### Supplied data
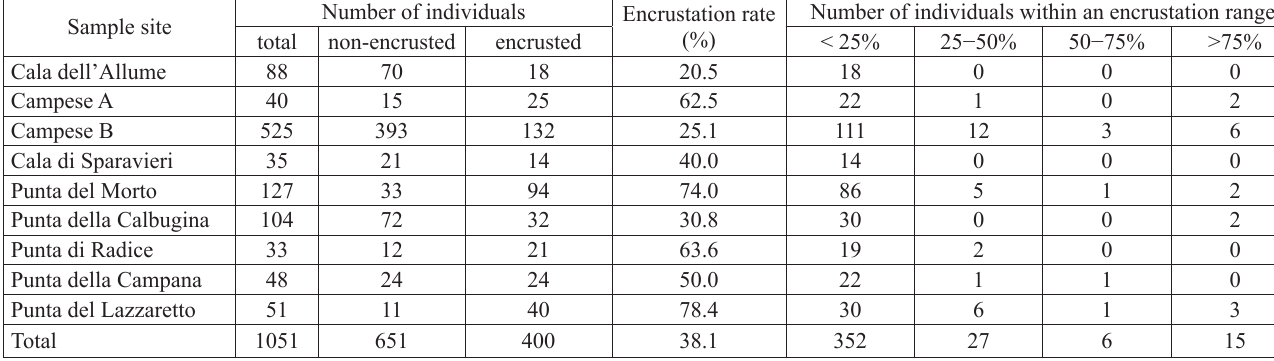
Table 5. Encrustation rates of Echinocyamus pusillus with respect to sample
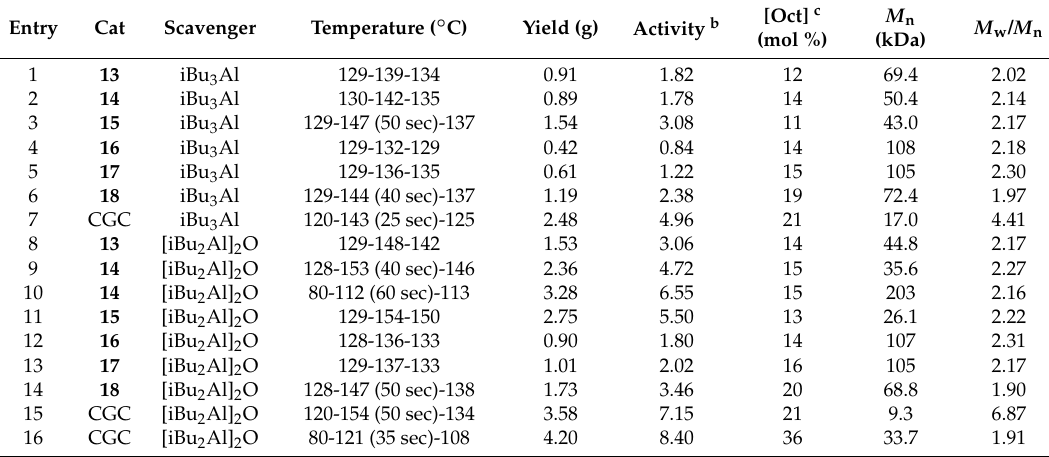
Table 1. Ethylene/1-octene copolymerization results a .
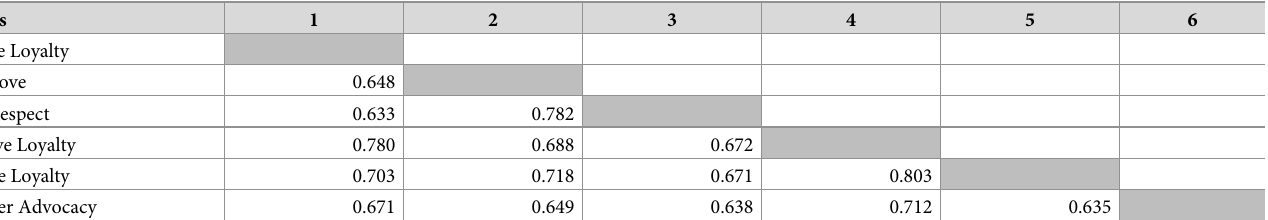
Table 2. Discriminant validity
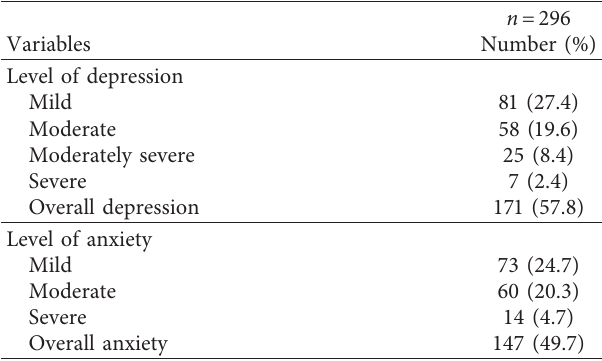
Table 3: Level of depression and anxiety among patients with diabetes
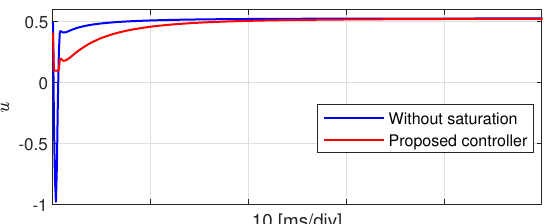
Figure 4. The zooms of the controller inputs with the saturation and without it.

### Task description
Among the lines above, which hold the word "with"? Report each one.

### Answer box
Table 5. Encrustation rates of Echinocyamus pusillus with respect to sample
Table 3: Level of depression and anxiety among patients with diabetes
Figure 4. The zooms of the controller inputs with the saturation and without it.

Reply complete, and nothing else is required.